Be Still My Traitorous Heart
I don’t know whether to be encouraged or outraged that at my age I still get all flustered in the presence of a fine specimen of maleness. Is that a good thing? I am sure my face went slack and I just stared like a goofball. I would be embarrassed at my utter lack of composure but ain’t nobody got time to dwell on that shit. The moment has passed and I can’t undo it. At least I was wearing clean clothes. Ha ha.
This is the second such incident with this individual. Funnier is that I shared a class with him all last semester, but I sat on the opposite side of the room from him, and if I recall correctly, slightly in front so unless my head swiveled like an owl I never saw him. I’m pretty sure my lab partner used to talk about him but I never paid attention, or maybe I was too depressed and bitter to care.

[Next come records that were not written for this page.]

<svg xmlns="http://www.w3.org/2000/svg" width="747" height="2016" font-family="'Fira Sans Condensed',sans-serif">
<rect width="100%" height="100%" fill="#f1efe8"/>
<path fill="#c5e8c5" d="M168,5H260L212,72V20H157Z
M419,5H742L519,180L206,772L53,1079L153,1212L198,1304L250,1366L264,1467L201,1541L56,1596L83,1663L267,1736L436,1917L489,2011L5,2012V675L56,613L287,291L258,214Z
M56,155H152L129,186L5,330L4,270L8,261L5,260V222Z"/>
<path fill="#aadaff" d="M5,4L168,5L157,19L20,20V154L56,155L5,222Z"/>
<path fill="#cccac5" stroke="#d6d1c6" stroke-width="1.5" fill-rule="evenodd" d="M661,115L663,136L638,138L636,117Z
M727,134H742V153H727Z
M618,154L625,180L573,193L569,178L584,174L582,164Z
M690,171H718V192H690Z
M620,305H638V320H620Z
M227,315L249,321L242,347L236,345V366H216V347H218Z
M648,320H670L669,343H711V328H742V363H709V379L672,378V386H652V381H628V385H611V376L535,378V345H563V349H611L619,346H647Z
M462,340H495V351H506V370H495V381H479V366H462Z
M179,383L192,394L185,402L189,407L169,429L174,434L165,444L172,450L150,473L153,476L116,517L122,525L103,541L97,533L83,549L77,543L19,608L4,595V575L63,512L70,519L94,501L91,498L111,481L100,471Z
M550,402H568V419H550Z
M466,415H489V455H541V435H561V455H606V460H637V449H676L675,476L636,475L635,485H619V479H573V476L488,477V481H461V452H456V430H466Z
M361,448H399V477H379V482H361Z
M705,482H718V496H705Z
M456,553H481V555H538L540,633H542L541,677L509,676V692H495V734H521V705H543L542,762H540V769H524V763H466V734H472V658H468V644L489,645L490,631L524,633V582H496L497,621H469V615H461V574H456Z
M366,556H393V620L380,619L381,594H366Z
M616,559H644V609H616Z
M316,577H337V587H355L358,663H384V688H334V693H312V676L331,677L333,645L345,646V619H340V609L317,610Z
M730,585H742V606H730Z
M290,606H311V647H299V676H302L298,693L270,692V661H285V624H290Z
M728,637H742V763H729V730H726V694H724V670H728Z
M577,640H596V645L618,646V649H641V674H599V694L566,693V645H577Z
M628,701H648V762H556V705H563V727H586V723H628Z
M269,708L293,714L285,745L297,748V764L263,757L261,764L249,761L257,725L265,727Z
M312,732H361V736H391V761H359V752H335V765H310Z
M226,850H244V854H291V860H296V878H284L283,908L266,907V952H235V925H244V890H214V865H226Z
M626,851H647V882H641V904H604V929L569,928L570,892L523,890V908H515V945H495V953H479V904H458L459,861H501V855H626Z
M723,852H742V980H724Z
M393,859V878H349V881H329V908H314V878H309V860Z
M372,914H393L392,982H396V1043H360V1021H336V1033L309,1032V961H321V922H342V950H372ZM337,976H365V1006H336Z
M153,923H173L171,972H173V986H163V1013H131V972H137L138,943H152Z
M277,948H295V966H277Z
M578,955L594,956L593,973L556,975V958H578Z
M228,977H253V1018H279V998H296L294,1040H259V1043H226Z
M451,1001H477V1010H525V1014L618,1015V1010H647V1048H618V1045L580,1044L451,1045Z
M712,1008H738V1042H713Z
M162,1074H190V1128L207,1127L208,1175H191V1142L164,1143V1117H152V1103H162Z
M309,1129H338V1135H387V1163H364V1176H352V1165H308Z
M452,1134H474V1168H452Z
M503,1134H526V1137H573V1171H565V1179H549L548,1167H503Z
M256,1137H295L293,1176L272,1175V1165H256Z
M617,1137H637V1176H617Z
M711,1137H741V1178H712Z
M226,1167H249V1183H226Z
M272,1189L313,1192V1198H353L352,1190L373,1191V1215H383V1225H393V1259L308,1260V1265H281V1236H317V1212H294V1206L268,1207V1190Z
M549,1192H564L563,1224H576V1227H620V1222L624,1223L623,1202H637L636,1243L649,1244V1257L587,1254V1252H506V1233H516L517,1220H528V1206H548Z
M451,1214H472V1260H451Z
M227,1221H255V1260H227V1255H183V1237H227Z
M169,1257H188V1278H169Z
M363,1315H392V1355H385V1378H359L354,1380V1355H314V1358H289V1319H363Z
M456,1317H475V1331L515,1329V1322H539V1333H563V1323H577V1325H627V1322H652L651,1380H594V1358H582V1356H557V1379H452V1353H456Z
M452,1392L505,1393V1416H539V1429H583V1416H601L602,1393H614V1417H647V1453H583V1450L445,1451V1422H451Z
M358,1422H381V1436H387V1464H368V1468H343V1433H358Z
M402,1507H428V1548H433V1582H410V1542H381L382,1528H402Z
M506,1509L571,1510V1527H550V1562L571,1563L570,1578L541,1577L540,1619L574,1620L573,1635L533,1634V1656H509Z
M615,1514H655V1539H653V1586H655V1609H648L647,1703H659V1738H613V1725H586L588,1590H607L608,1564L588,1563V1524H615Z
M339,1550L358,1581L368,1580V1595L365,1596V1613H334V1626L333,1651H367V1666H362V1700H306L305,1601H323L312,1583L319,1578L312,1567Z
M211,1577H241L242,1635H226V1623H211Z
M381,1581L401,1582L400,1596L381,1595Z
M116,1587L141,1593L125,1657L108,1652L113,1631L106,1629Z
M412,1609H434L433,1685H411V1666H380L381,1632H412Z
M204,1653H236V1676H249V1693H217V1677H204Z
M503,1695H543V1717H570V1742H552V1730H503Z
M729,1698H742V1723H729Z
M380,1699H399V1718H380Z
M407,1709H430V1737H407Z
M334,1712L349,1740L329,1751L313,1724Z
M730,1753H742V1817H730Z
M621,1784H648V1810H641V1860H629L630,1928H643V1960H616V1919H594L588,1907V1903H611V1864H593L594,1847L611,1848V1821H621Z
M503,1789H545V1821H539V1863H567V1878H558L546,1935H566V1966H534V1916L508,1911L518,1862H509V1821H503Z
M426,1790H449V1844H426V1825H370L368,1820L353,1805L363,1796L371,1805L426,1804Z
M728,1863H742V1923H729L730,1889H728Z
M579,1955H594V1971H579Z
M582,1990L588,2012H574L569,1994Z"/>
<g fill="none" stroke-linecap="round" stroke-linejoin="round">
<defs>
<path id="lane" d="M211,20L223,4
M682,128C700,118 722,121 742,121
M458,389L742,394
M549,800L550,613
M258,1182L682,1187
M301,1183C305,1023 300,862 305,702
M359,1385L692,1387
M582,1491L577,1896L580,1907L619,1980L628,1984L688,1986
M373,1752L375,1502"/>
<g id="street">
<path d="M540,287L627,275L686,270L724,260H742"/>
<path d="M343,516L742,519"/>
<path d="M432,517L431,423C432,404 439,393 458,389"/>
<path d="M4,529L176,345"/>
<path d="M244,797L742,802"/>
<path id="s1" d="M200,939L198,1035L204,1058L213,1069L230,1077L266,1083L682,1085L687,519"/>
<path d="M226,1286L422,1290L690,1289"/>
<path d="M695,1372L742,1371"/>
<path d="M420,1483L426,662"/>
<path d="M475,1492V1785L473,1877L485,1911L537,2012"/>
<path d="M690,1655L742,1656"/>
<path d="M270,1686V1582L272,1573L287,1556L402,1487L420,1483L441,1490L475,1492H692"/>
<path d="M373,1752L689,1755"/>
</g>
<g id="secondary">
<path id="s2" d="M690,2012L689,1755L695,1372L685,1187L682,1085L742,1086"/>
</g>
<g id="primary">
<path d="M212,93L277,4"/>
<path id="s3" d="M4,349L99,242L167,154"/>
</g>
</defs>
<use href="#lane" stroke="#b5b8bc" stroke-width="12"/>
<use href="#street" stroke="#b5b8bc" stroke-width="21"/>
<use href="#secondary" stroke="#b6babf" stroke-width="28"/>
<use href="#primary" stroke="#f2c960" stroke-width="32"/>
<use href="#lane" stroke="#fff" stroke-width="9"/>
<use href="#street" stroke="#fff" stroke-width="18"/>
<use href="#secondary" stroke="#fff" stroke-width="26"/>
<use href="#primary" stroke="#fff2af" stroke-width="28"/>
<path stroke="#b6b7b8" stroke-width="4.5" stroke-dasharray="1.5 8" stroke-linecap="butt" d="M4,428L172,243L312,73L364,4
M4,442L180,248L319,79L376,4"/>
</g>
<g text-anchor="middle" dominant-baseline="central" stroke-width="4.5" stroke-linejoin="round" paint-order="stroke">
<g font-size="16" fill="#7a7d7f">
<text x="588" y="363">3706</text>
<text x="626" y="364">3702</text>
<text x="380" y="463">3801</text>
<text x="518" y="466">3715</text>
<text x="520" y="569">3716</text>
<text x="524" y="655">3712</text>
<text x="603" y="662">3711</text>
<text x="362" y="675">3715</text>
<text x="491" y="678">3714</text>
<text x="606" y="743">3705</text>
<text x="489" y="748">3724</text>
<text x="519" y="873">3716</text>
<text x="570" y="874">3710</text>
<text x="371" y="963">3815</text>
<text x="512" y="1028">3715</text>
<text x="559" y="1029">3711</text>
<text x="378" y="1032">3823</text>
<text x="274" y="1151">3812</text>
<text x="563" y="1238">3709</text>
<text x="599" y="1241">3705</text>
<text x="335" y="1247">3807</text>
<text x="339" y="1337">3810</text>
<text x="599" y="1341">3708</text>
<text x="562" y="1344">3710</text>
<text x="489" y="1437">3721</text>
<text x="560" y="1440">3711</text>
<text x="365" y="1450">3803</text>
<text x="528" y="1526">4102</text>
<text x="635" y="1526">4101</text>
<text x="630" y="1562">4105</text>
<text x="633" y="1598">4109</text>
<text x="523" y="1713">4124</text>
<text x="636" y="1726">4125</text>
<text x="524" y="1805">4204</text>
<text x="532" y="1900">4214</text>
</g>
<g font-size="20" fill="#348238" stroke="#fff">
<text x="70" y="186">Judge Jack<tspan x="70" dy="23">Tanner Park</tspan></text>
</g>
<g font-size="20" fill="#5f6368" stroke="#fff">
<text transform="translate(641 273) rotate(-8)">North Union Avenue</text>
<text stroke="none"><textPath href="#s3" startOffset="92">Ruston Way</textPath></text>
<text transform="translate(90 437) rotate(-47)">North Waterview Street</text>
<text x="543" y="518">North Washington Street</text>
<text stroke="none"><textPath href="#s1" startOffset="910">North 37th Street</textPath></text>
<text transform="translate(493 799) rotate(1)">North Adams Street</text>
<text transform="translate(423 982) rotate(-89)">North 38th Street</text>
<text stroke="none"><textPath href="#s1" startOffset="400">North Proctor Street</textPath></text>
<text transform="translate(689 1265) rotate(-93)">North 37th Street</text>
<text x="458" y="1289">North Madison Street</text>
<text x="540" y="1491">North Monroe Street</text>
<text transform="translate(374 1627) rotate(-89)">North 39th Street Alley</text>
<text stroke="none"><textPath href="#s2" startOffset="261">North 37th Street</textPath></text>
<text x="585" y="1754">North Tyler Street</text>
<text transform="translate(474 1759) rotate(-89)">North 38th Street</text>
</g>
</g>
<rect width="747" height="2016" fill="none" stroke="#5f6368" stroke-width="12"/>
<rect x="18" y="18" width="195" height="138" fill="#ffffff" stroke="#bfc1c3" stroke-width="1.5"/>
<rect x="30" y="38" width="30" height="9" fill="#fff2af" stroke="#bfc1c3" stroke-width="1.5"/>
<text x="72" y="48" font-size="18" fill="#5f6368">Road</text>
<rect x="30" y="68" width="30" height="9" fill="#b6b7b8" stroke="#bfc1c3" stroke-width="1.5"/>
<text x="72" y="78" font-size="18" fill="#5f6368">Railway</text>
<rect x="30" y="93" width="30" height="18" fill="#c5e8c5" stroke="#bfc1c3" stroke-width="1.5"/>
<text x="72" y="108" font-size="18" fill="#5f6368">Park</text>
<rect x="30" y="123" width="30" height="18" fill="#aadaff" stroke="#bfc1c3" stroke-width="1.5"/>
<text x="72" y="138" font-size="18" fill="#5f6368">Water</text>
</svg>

In any case, I notice now. Holy cow, do I notice. I consider myself a fairly level headed person, not easily flustered or swayed by a pretty face, but my brains seem to turn to mush around him. More specifically, my brain ceases to function when he is talking to me directly. Is he sneaking up on me on purpose? Probably not, that would imply some interest on his part and I suspect that is SO not the case.

It’s just me, getting all girly flustered in his presence. My recollection of the incident is somewhat flawed, given that my brain wasn’t firing on all cylinders for those five minutes, I suspect on some level my heart rate instead of speeding up in some fight or flight response brought on by the rush of adrenaline, instead my internals switch to slow motion. My blood practically coagulates in my veins because even my nervous system is misfiring and has ceased to automatically function. What is this sorcery?
Let me replay the incident: I’m working, assisting another student, when he walks into my office and it’s like I go stupid in the head. Where did he come from? Did he materialize because I swear I didn’t even hear him approach. I know he spoke, I saw his mouth move. I had to repeat the question he asked me because I heard the words but they didn’t seem to form cohesive sentences.
What in the world is wrong with me? Good grief! I would wonder if the other student in the room noticed, but I hope they were too busy filling out the forms I gave them to notice my behavior. I’m a grown ass woman, I have no business mooning over some dude!
In the meantime, someone should notify my limbic system because it seems to think it’s perfectly appropriate for me to get all googly headed when he is near. Good grief.